#### Exercise
Using only the entries below, output the lines starting at the one containing "wall art: none" and ending at the one containing "fruit basket: present", exactly and inclusive of both, omitting the pictures.

#### Records

++++

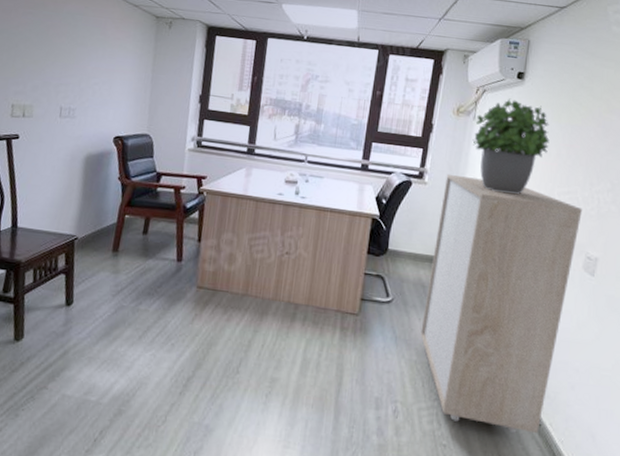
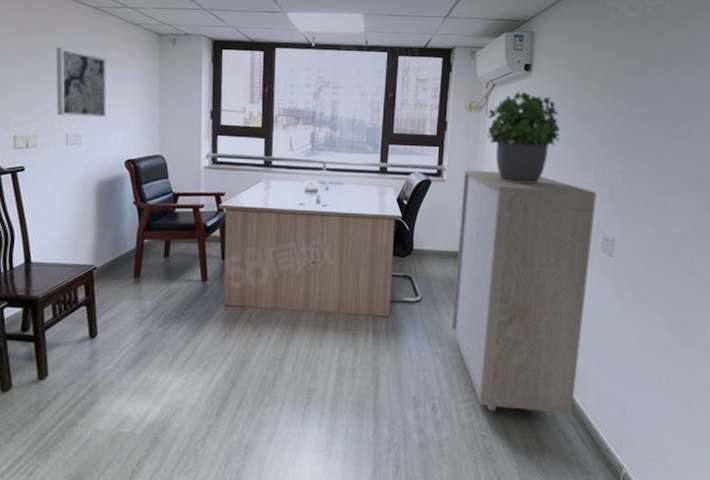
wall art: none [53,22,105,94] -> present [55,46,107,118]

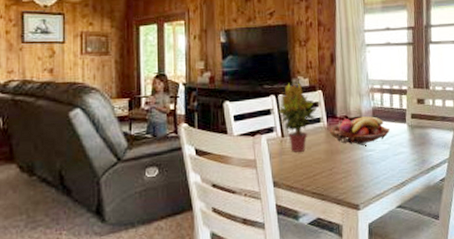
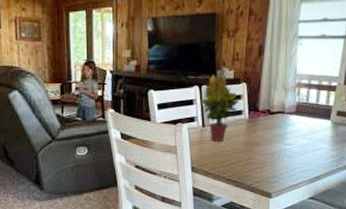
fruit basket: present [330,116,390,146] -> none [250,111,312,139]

++++

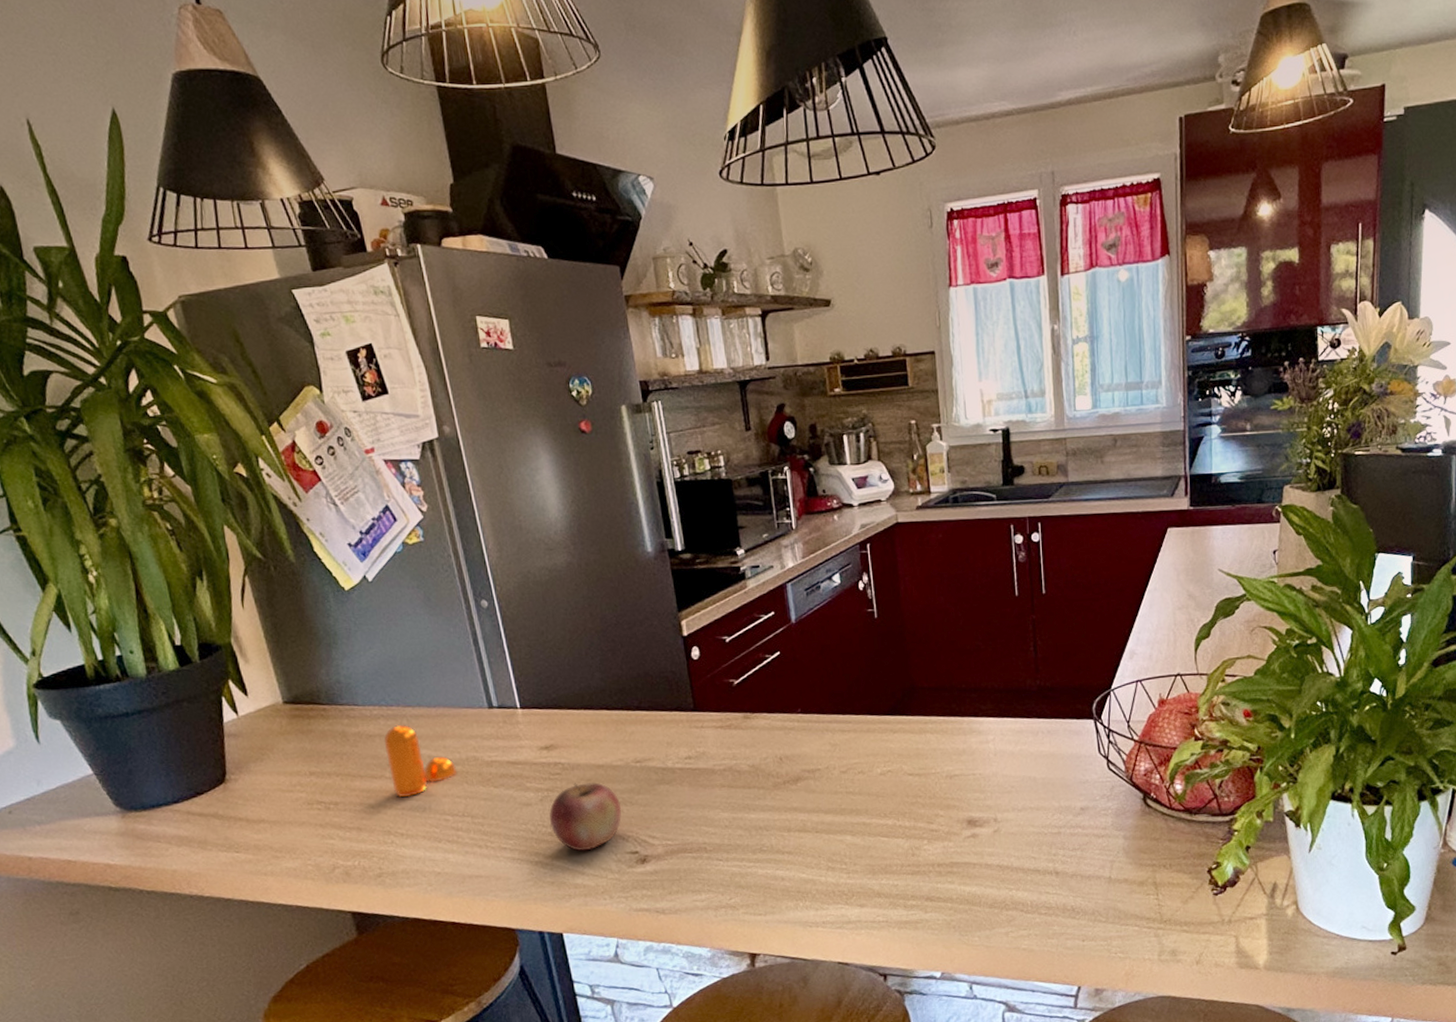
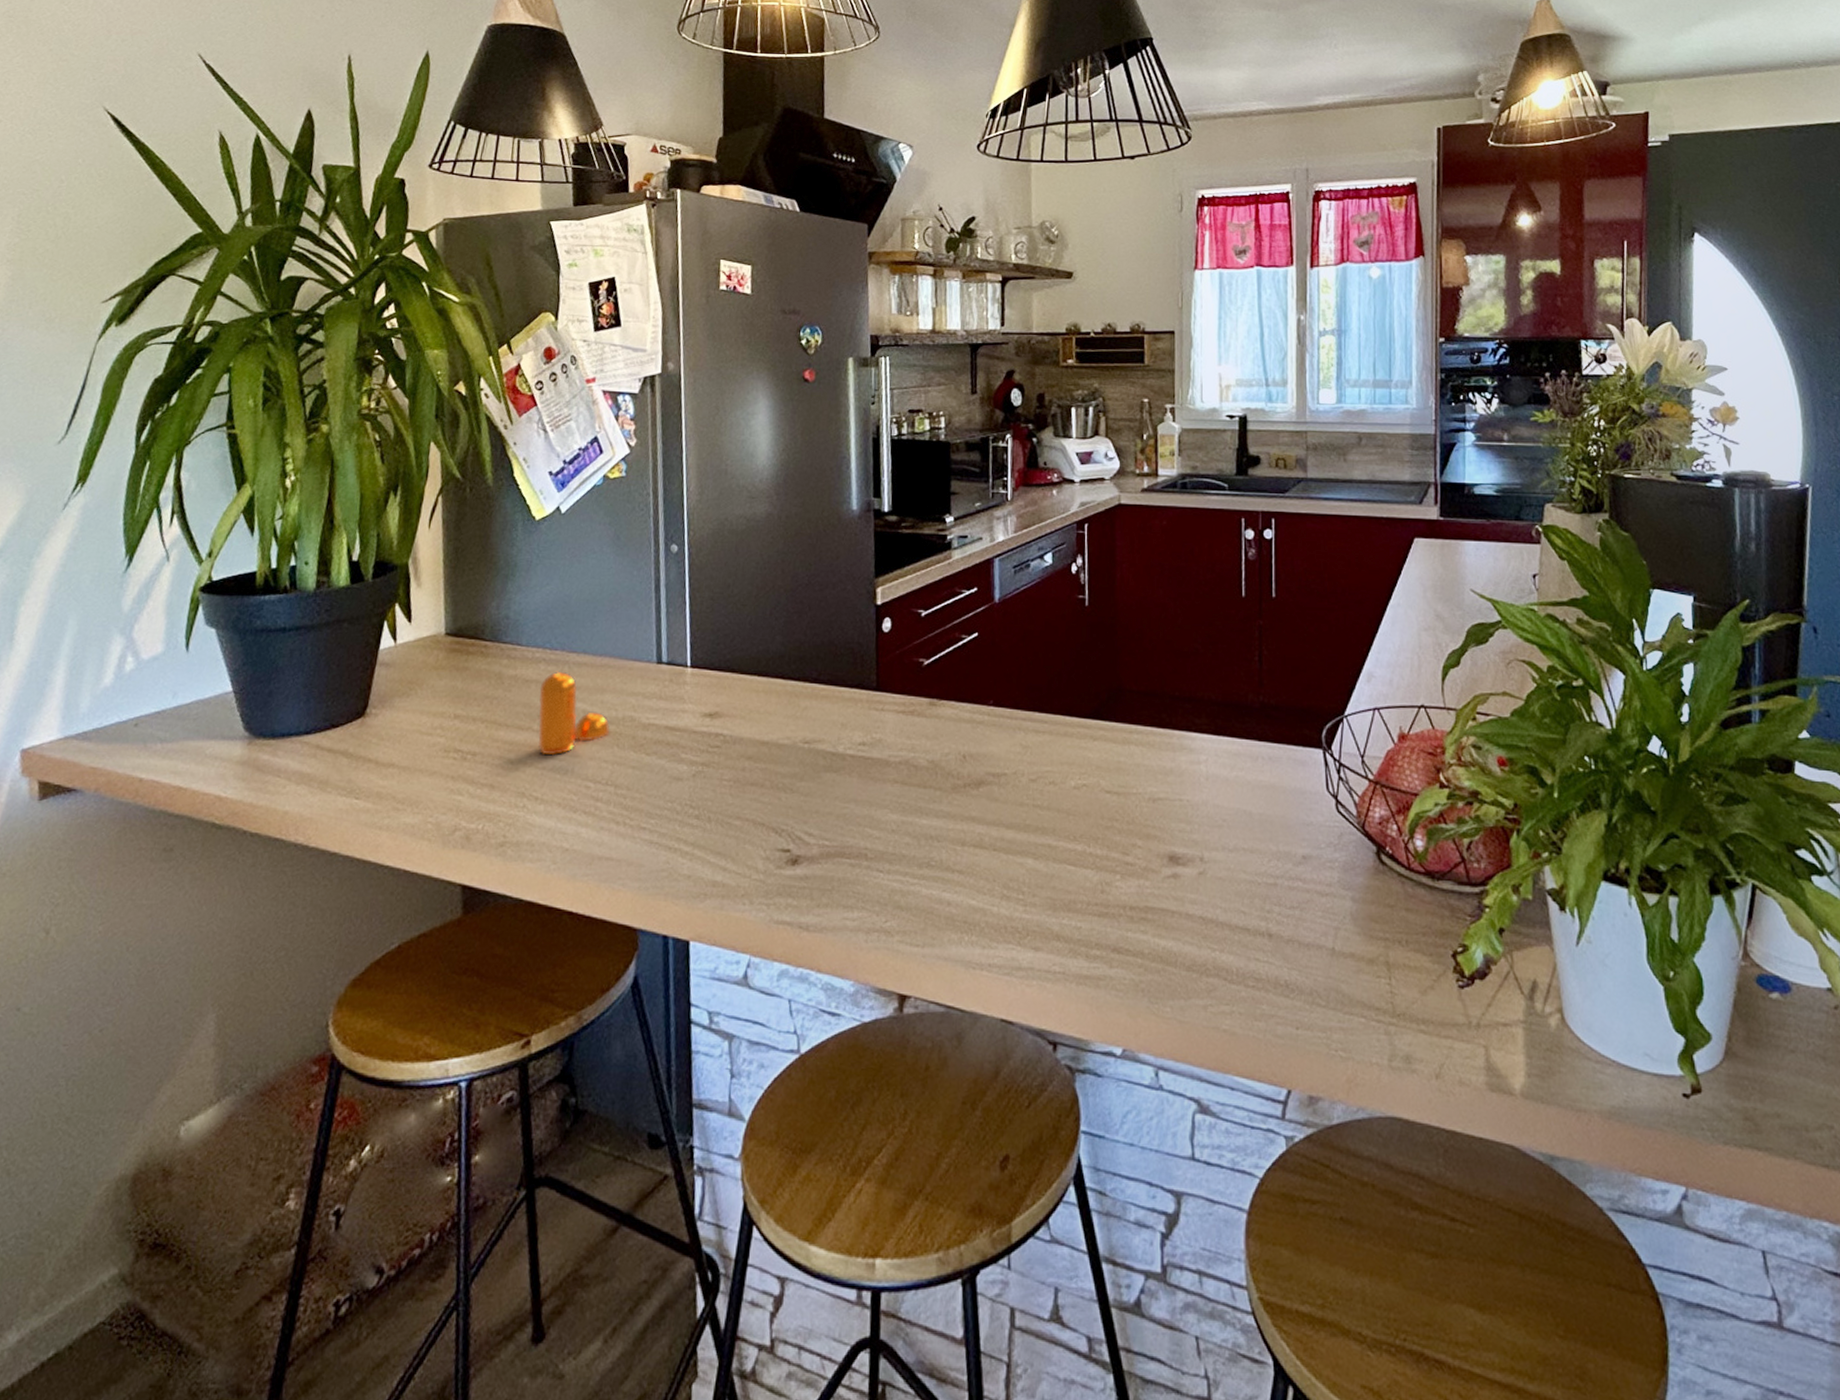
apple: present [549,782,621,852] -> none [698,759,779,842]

++++

#### Answer box
wall art: none [53,22,105,94] -> present [55,46,107,118]

fruit basket: present [330,116,390,146] -> none [250,111,312,139]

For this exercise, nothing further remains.